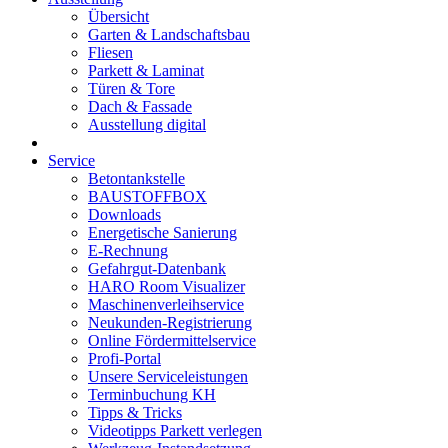
Übersicht
Garten & Landschaftsbau
Fliesen
Parkett & Laminat
Türen & Tore
Dach & Fassade
Ausstellung digital
Service
Betontankstelle
BAUSTOFFBOX
Downloads
Energetische Sanierung
E-Rechnung
Gefahrgut-Datenbank
HARO Room Visualizer
Maschinenverleihservice
Neukunden-Registrierung
Online Fördermittelservice
Profi-Portal
Unsere Serviceleistungen
Terminbuchung KH
Tipps & Tricks
Videotipps Parkett verlegen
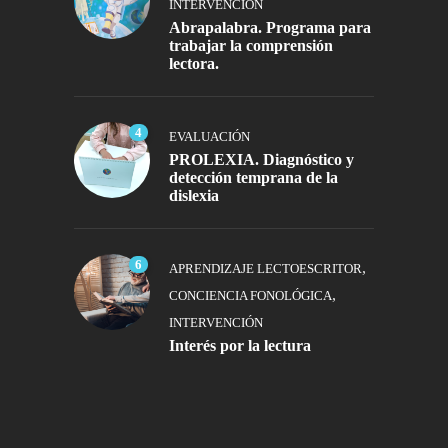
INTERVENCIÓN
Abrapalabra. Programa para
trabajar la comprensión
lectora.
4
EVALUACIÓN
PROLEXIA. Diagnóstico y
detección temprana de la
dislexia
6
,
APRENDIZAJE LECTOESCRITOR
,
CONCIENCIA FONOLÓGICA
INTERVENCIÓN
Interés por la lectura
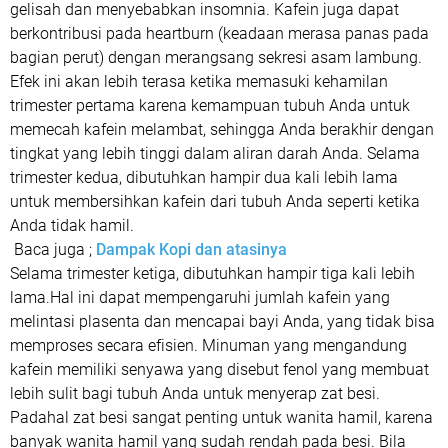
gelisah dan menyebabkan insomnia. Kafein juga dapat
berkontribusi pada heartburn (keadaan merasa panas pada
bagian perut) dengan merangsang sekresi asam lambung.
Efek ini akan lebih terasa ketika memasuki kehamilan
trimester pertama karena kemampuan tubuh Anda untuk
memecah kafein melambat, sehingga Anda berakhir dengan
tingkat yang lebih tinggi dalam aliran darah Anda. Selama
trimester kedua, dibutuhkan hampir dua kali lebih lama
untuk membersihkan kafein dari tubuh Anda seperti ketika
Anda tidak hamil.
Baca juga ;
Dampak Kopi dan atasinya
Selama trimester ketiga, dibutuhkan hampir tiga kali lebih
lama.Hal ini dapat mempengaruhi jumlah kafein yang
melintasi plasenta dan mencapai bayi Anda, yang tidak bisa
memproses secara efisien. Minuman yang mengandung
kafein memiliki senyawa yang disebut fenol yang membuat
lebih sulit bagi tubuh Anda untuk menyerap zat besi.
Padahal zat besi sangat penting untuk wanita hamil, karena
banyak wanita hamil yang sudah rendah pada besi. Bila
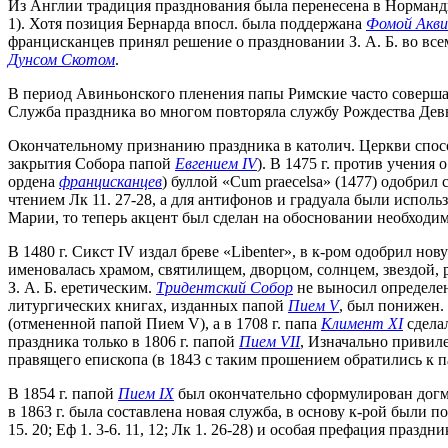
Из Англии традиция празднования была перенесена в Норманди
1). Хотя позиция Бернарда впосл. была поддержана
Фомой Акви
францисканцев принял решение о праздновании З. А. Б. во вс
Дунсом Скотом
.
В период Авиньонского пленения папы Римские часто совершали
Служба праздника во многом повторяла службу Рождества Девы 
Окончательному признанию праздника в католич. Церкви спо
закрытия Собора папой
Евгением IV
). В 1475 г. против учени
ордена
францисканцев
) буллой «Cum praecelsa» (1477) одобри
чтением Лк 11. 27-28, а для антифонов и градуала были испо
Марии, то теперь акцент был сделан на обосновании необходим
В 1480 г. Сикст IV издал бреве «Libenter», в к-ром одобрил 
именовалась храмом, святилищем, дворцом, солнцем, звездой, ро
З. А. Б. еретическим.
Тридентский Собор
не выносил определени
литургических книгах, изданных папой
Пием V
, был понижен. 
(отмененной папой Пием V), а в 1708 г. папа
Климент XI
сделал
праздника только в 1806 г. папой
Пием VII
, Изначально привиле
правящего епископа (в 1843 с таким прошением обратились к 
В 1854 г. папой
Пием IX
был окончательно сформулирован догма
в 1863 г. была составлена новая служба, в основу к-рой были
15. 20; Еф 1. 3-6. 11, 12; Лк 1. 26-28) и особая префация праздн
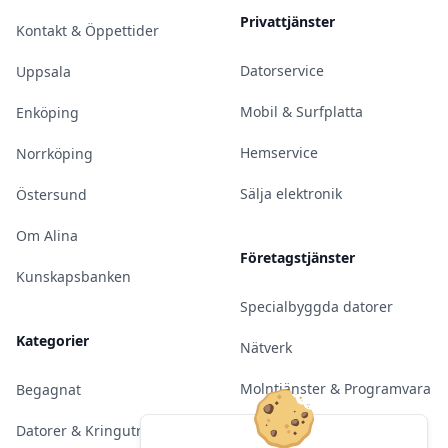
Privattjänster
Kontakt & Öppettider
Datorservice
Uppsala
Mobil & Surfplatta
Enköping
Hemservice
Norrköping
Sälja elektronik
Östersund
Om Alina
Företagstjänster
Kunskapsbanken
Specialbyggda datorer
Kategorier
Nätverk
Molntjänster & Programvara
Begagnat
Server & Backup
Datorer & Kringutrustning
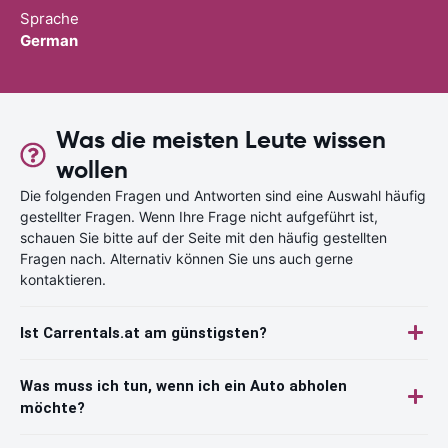
Sprache
German
Was die meisten Leute wissen
wollen
Die folgenden Fragen und Antworten sind eine Auswahl häufig
gestellter Fragen. Wenn Ihre Frage nicht aufgeführt ist,
schauen Sie bitte auf der Seite mit den häufig gestellten
Fragen nach. Alternativ können Sie uns auch gerne
kontaktieren.
Ist Carrentals.at am günstigsten?
Was muss ich tun, wenn ich ein Auto abholen
möchte?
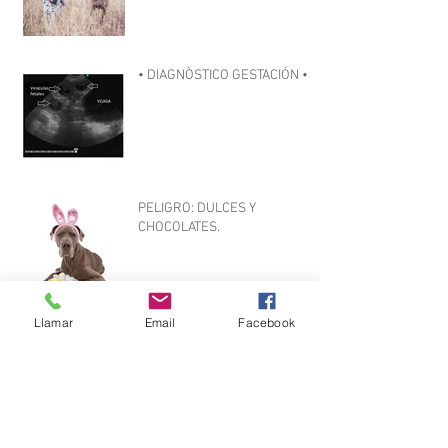
• DIAGNÒSTICO GESTACIÓN •
PELIGRO: DULCES Y
CHOCOLATES.
Llamar
Email
Facebook
LOS ADOPTADORES
Pulgas y garrapatas.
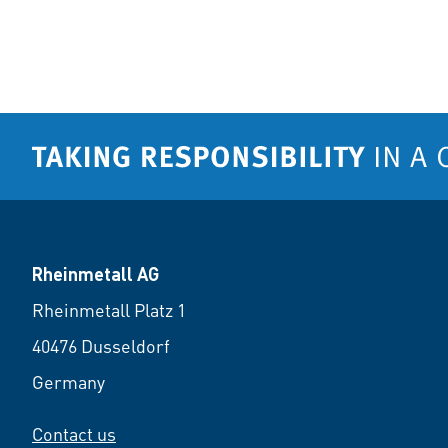
Rheinmetall AG
Rheinmetall Platz 1
40476 Dusseldorf
Germany
Contact us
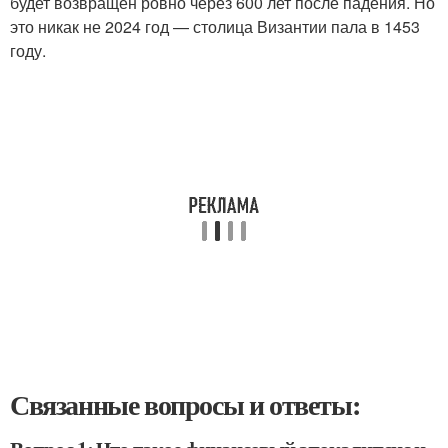
будет возвращён ровно через 600 лет после падения. Но
это никак не 2024 год — столица Византии пала в 1453
году.
Связанные вопросы и ответы:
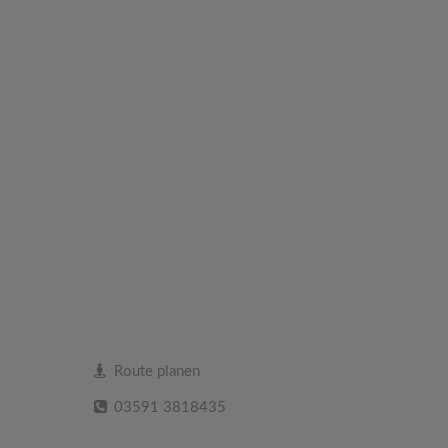
Route planen
03591 3818435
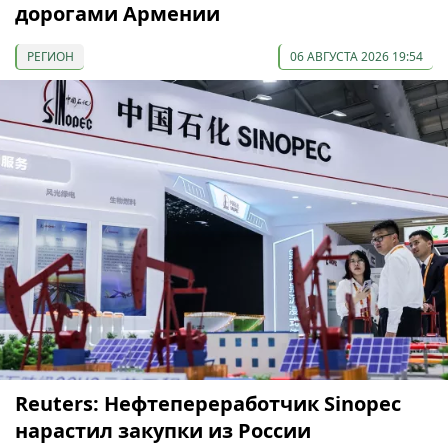
дорогами Армении
РЕГИОН
06 АВГУСТА 2026 19:54
Reuters: Нефтепереработчик Sinopec
нарастил закупки из России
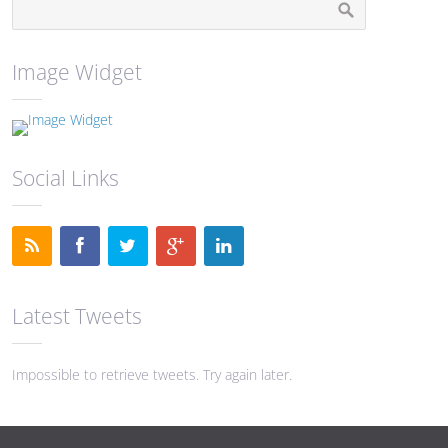
Image Widget
Social Links
Latest Tweets
Impossible to retrieve tweets. Try again later.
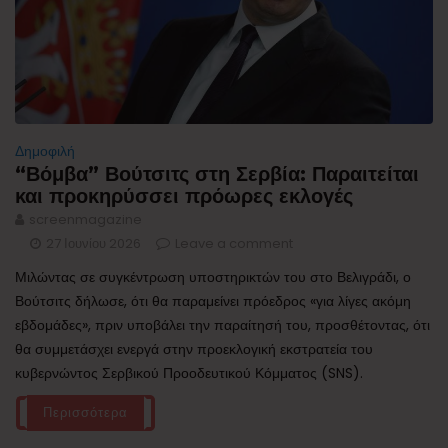
Δημοφιλή
“Βόμβα” Βούτσιτς στη Σερβία: Παραιτείται
και προκηρύσσει πρόωρες εκλογές
screenmagazine
27 Ιουνίου 2026
Leave a comment
Μιλώντας σε συγκέντρωση υποστηρικτών του στο Βελιγράδι, ο
Βούτσιτς δήλωσε, ότι θα παραμείνει πρόεδρος «για λίγες ακόμη
εβδομάδες», πριν υποβάλει την παραίτησή του, προσθέτοντας, ότι
θα συμμετάσχει ενεργά στην προεκλογική εκστρατεία του
κυβερνώντος Σερβικού Προοδευτικού Κόμματος (SNS).
Περισσότερα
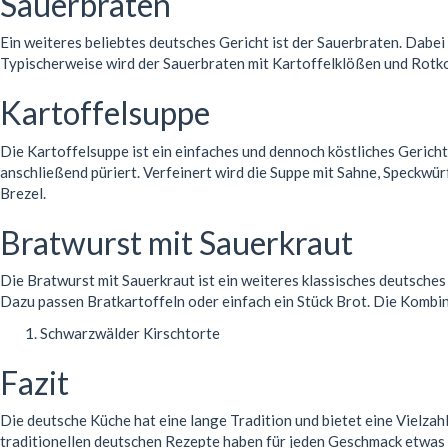
Sauerbraten
Ein weiteres beliebtes deutsches Gericht ist der Sauerbraten. Dabei
Typischerweise wird der Sauerbraten mit Kartoffelklößen und Rotko
Kartoffelsuppe
Die Kartoffelsuppe ist ein einfaches und dennoch köstliches Gerich
anschließend püriert. Verfeinert wird die Suppe mit Sahne, Speckwürf
Brezel.
Bratwurst mit Sauerkraut
Die Bratwurst mit Sauerkraut ist ein weiteres klassisches deutsches
Dazu passen Bratkartoffeln oder einfach ein Stück Brot. Die Kombin
Schwarzwälder Kirschtorte
Fazit
Die deutsche Küche hat eine lange Tradition und bietet eine Vielzahl
traditionellen deutschen Rezepte haben für jeden Geschmack etwas z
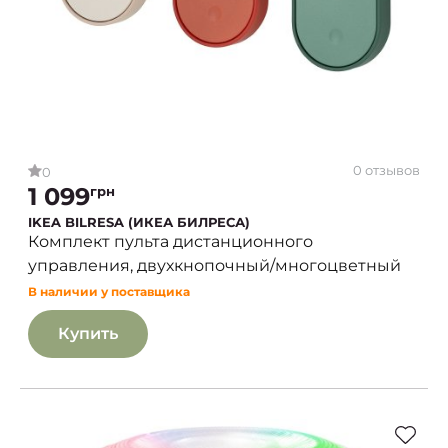
0 отзывов
0
1 099
грн
IKEA BILRESA (ИКЕА БИЛРЕСА)
Комплект пульта дистанционного
управления, двухкнопочный/многоцветный
В наличии у поставщика
Купить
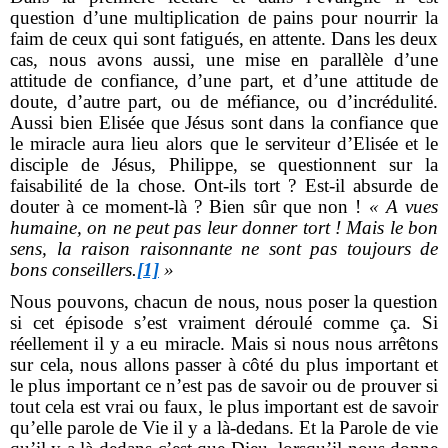
question d’une multiplication de pains pour nourrir la
faim de ceux qui sont fatigués, en attente. Dans les deux
cas, nous avons aussi, une mise en parallèle d’une
attitude de confiance, d’une part, et d’une attitude de
doute, d’autre part, ou de méfiance, ou d’incrédulité.
Aussi bien Elisée que Jésus sont dans la confiance que
le miracle aura lieu alors que le serviteur d’Elisée et le
disciple de Jésus, Philippe, se questionnent sur la
faisabilité de la chose. Ont-ils tort ? Est-il absurde de
douter à ce moment-là ? Bien sûr que non !
« A vues
humaine, on ne peut pas leur donner tort ! Mais le bon
sens, la raison raisonnante ne sont pas toujours de
bons conseillers.
[1]
»
Nous pouvons, chacun de nous, nous poser la question
si cet épisode s’est vraiment déroulé comme ça. Si
réellement il y a eu miracle. Mais si nous nous arrêtons
sur cela, nous allons passer à côté du plus important et
le plus important ce n’est pas de savoir ou de prouver si
tout cela est vrai ou faux, le plus important est de savoir
qu’elle parole de Vie il y a là-dedans. Et la Parole de vie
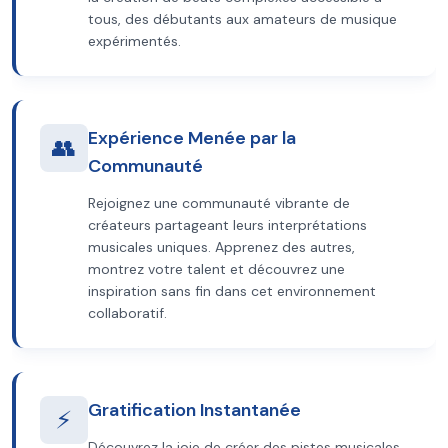
tous, des débutants aux amateurs de musique
expérimentés.
Expérience Menée par la
👥
Communauté
Rejoignez une communauté vibrante de
créateurs partageant leurs interprétations
musicales uniques. Apprenez des autres,
montrez votre talent et découvrez une
inspiration sans fin dans cet environnement
collaboratif.
Gratification Instantanée
⚡
Découvrez la joie de créer des pistes musicales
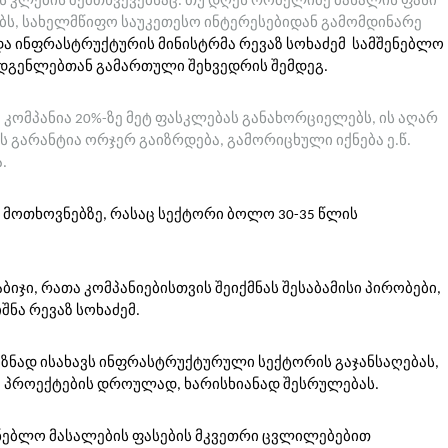
ის კლების შემთხვევებსაც. თუ დღეს რომელიმე მასალის ფასი
ბს, სახელმწიფო საუკეთესო ინტერესებიდან გამომდინარე
ხადა ინფრასტრუქტურის მინისტრმა რევაზ სოხაძემ სამშენებლო
ადგენლებთან გამართული შეხვედრის შემდეგ.
 კომპანია 20%-ზე მეტ ფასკლებას განახორციელებს, ის აღარ
 გარანტია ორჯერ გაიზრდება, გამორიცხული იქნება ე.წ.
.
მ მოთხოვნებზე, რასაც სექტორი ბოლო 30-35 წლის
ჯი, რათა კომპანიებისთვის შეიქმნას შესაბამისი პირობები,
შნა რევაზ სოხაძემ.
იზნად ისახავს ინფრასტრუქტურული სექტორის გაჯანსაღებას,
 პროექტების დროულად, ხარისხიანად შესრულებას.
ენებლო მასალების ფასების მკვეთრი ცვლილებებით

============

> **Problem details**
Could you reproduce the material from the line containing "дорогами Армении" up to and including the line containing "Impossible to retrieve", leaving the pictures out?

> **Reply**
дорогами Армении
РЕГИОН
06 АВГУСТА 2026 19:54
Reuters: Нефтепереработчик Sinopec
нарастил закупки из России
Image Widget
Social Links
Latest Tweets
Impossible to retrieve tweets. Try again later.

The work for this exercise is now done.